The Calkin algebra $C(H)$ is the quotient of $B(H)$, the ring of bounded linear operators on a separable infinite-dimensional Hilbert space $H$, by the ideal $K(H)$ of compact operators.
In 1977, Brown, Douglas, and Fillmore [1] asked whether it is possible for a Calkin algebra to have no outer automorphism. The statement that we denote as $\text{BDF}$.
In 2007, Phillips and Weaver [2] proved that assuming the Continuum Hypothesis, $\text{BDF}$ fails badly and in fact, there are $2^{\aleph_{1}}$ outer automorphisms of $C(H)$.
In 2011, Farah [3] completed this independence result by focusing on the other direction. He proved that Todorčević's Open Coloring Axiom ($\text{OCA}$) (which itself is a combinatorial consequence of Proper Forcing Axiom ($\text{PFA}$)) implies $\text{BDF}$.
As a summary of what is already known:
Theorem. $\text{PFA}\Rightarrow \text{OCA}\Rightarrow \text{BDF}\Rightarrow \neg \text{CH}$
But this chain of theorems says nothing about the possible consistency strength of $\text{BDF}$. All what we currently know is that $\text{BDF}$ is independent of $\text{ZFC}$ and follows from a forcing axiom of high large cardinal strength such as $\text{PFA}$. So:
Question 1. What is the exact consistency strength of $\text{BDF}$, the assertion that "all automorphisms of Calkin algebra are inner"? Is there any known lower bound for the consistency strength of $\text{BDF}$?

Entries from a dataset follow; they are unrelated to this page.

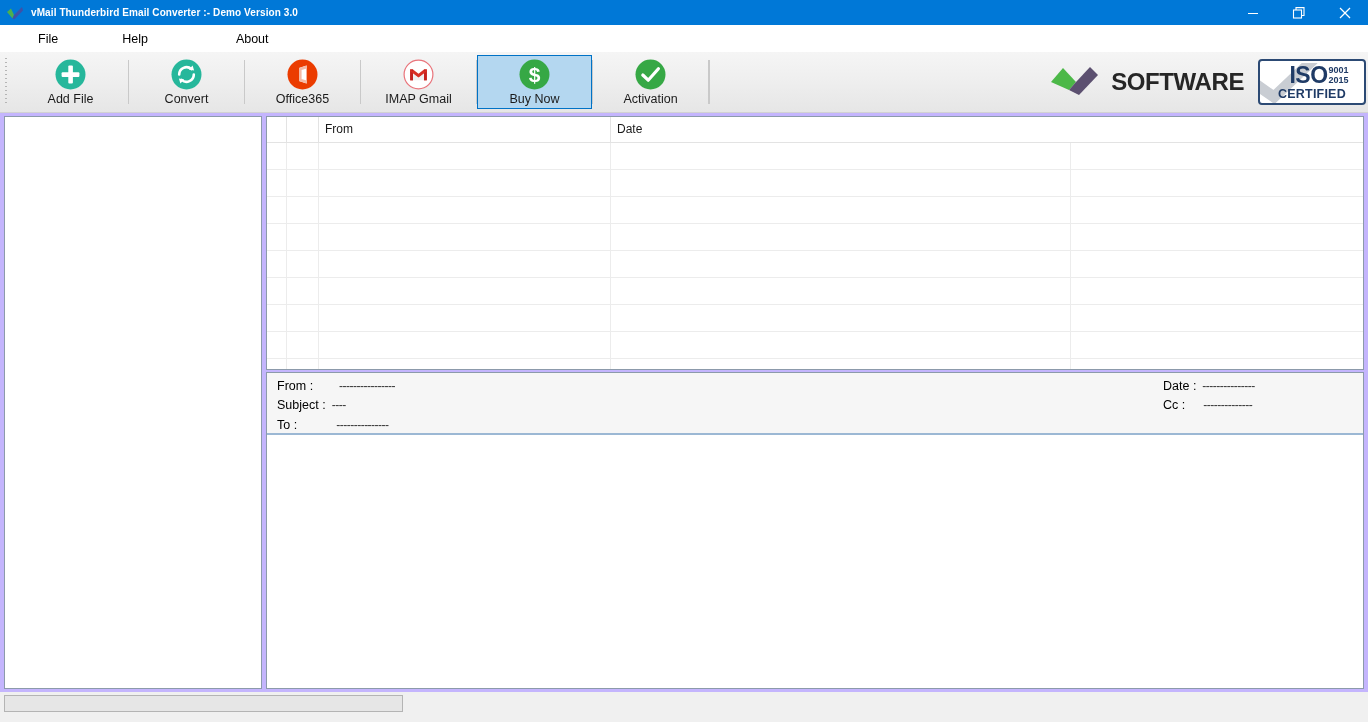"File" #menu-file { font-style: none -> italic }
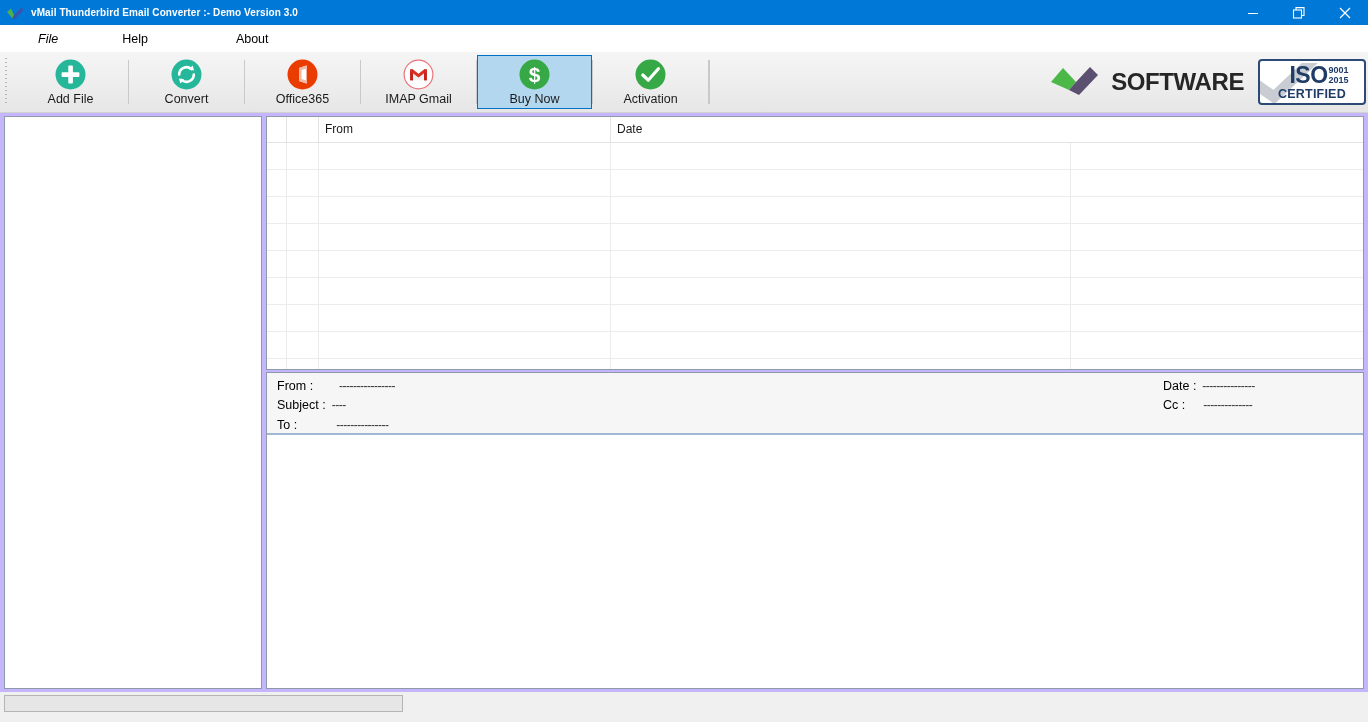"From" #main { background: #c4b5fd -> #404040 }
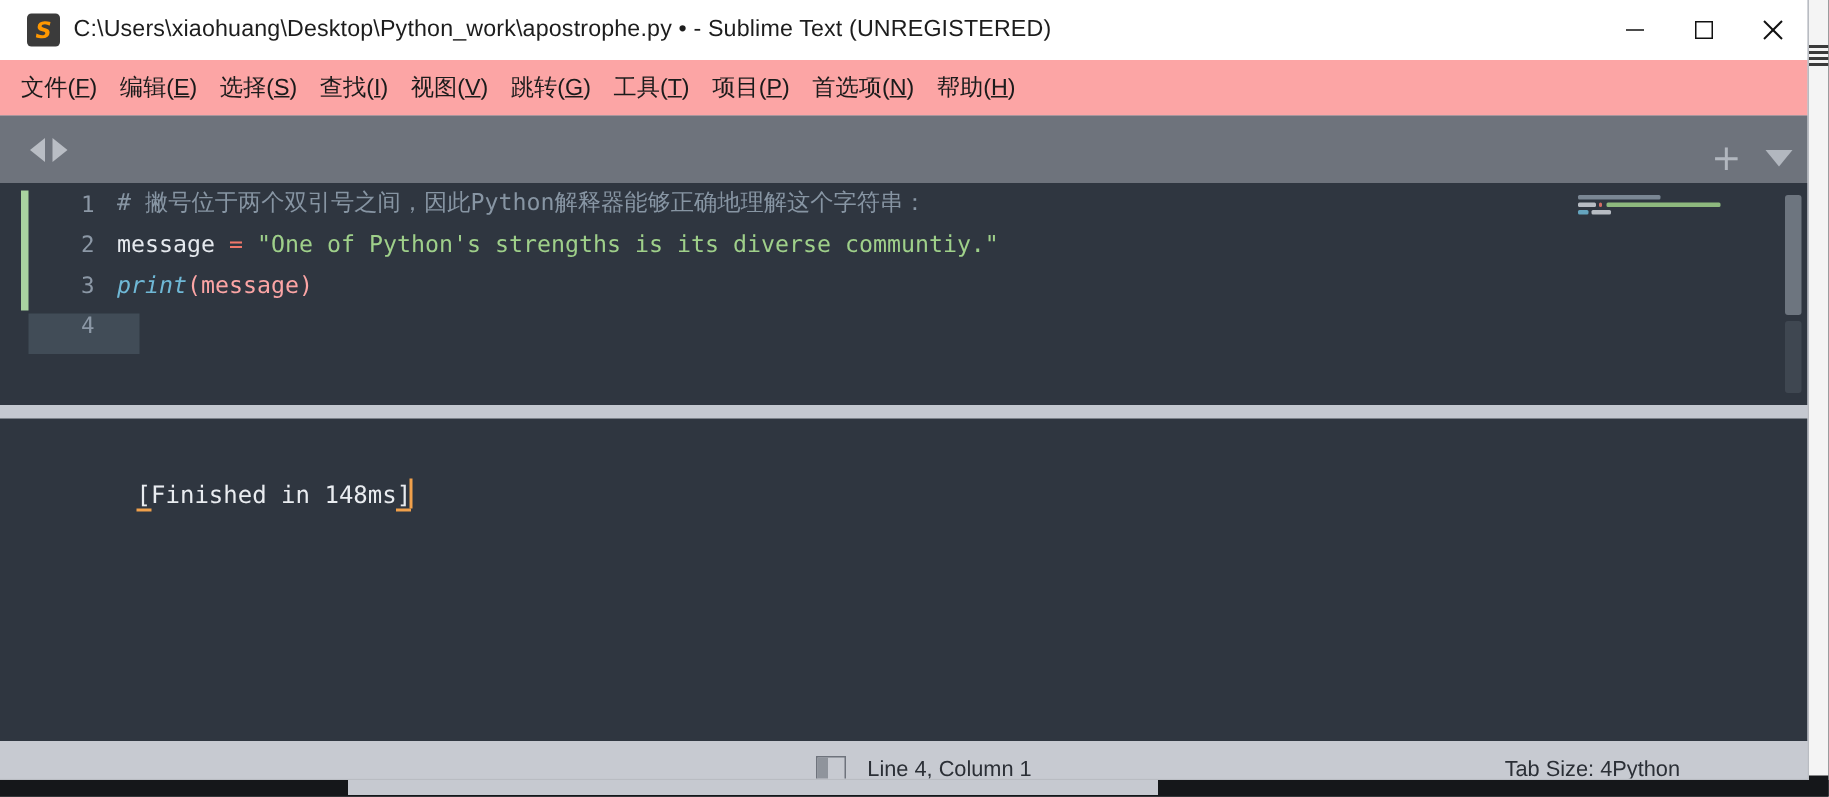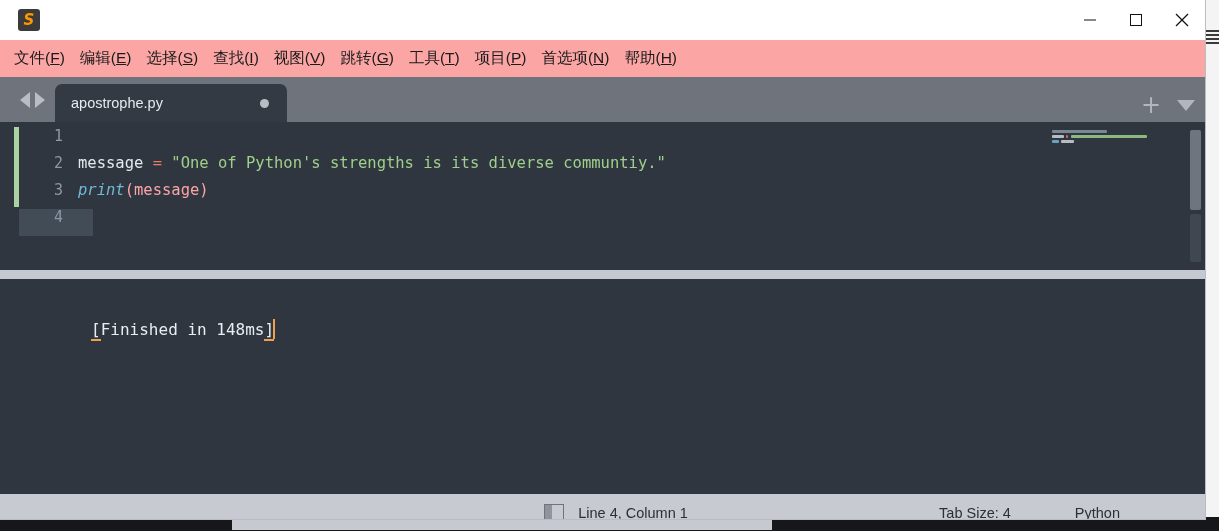"C:\Users\xiaohuang\Desktop\Python_work\a" div.title-text { html: none -> <div>C:\Users\xiaohuang\Desktop\Python_work\apostrophe.py • - Sublime Text (UNREGISTERED)</div> }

Question 2. Are all the arrows in the above theorem strict? If so, what are the corresponding models of $\text {ZFC}$ proving that $\neg\text {CH}+\neg\text{BDF}$, $\text {BDF}+\neg\text{OCA}$, and $\text {OCA}+\neg\text{PFA}$ are consistent?
References.
Douglas, R. G., Extensions of $C^*$-algebras and K-homology, $K$-Theory Oper. Algebr., Proc. Conf. Athens/Georgia 1975, Lect. Notes Math. 575, 44-52 (1977). ZBL0348.46050.
Phillips, N. Christopher; Weaver, Nik, The Calkin algebra has outer automorphisms, Duke Math. J. 139, No. 1, 185-202 (2007). ZBL1220.46040.
Farah, Ilijas, All automorphisms of the Calkin algebra are inner, Ann. Math. (2) 173, No. 2, 619-661 (2011). ZBL1250.03094.